About this task: Rewrite the entries below, changing every occurrence of "series" to "lines" and leaving everything else unchanged. Omit the pictures from your version.

Extracted data:
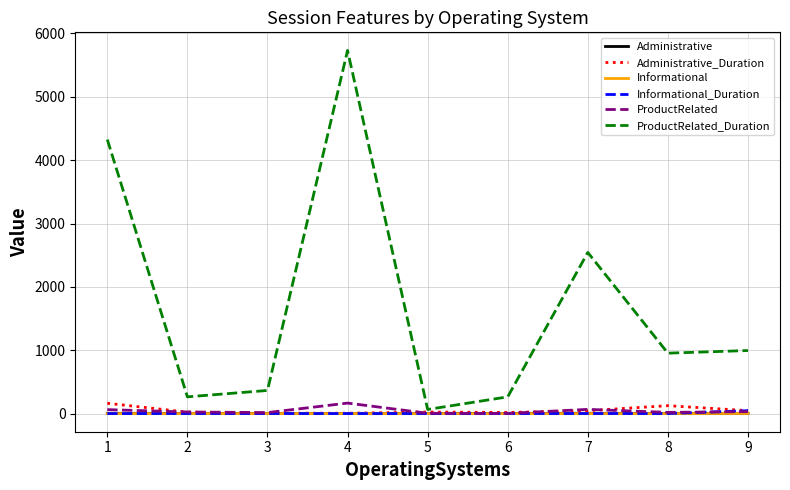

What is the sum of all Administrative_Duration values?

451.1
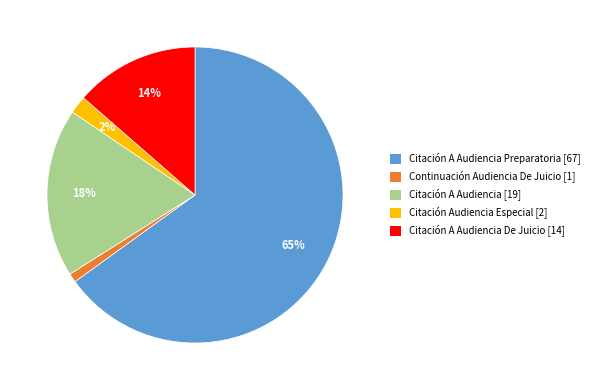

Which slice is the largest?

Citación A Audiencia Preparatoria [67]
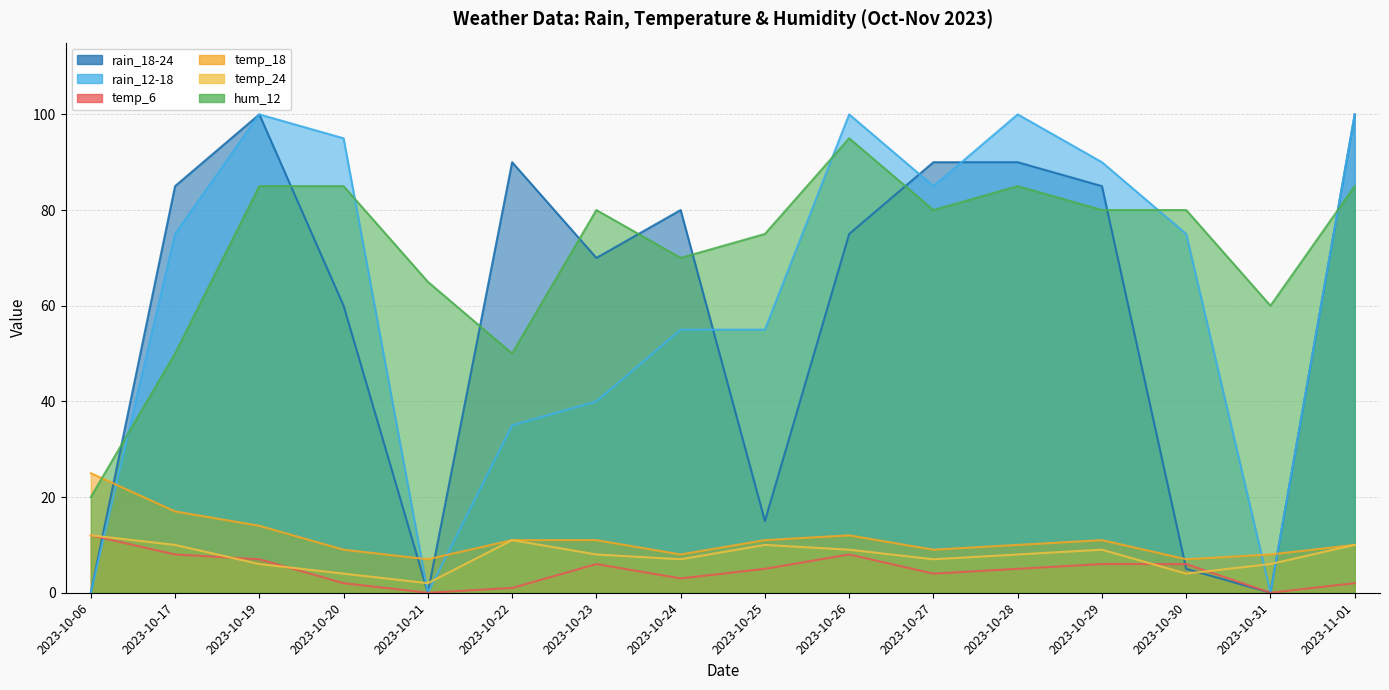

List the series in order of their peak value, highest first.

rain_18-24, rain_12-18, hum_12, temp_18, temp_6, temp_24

Solution for this problem:
What is the sum of all Administrative_Duration values?

451.1

Which slice is the largest?

Citación A Audiencia Preparatoria [67]

List the lines in order of their peak value, highest first.

rain_18-24, rain_12-18, hum_12, temp_18, temp_6, temp_24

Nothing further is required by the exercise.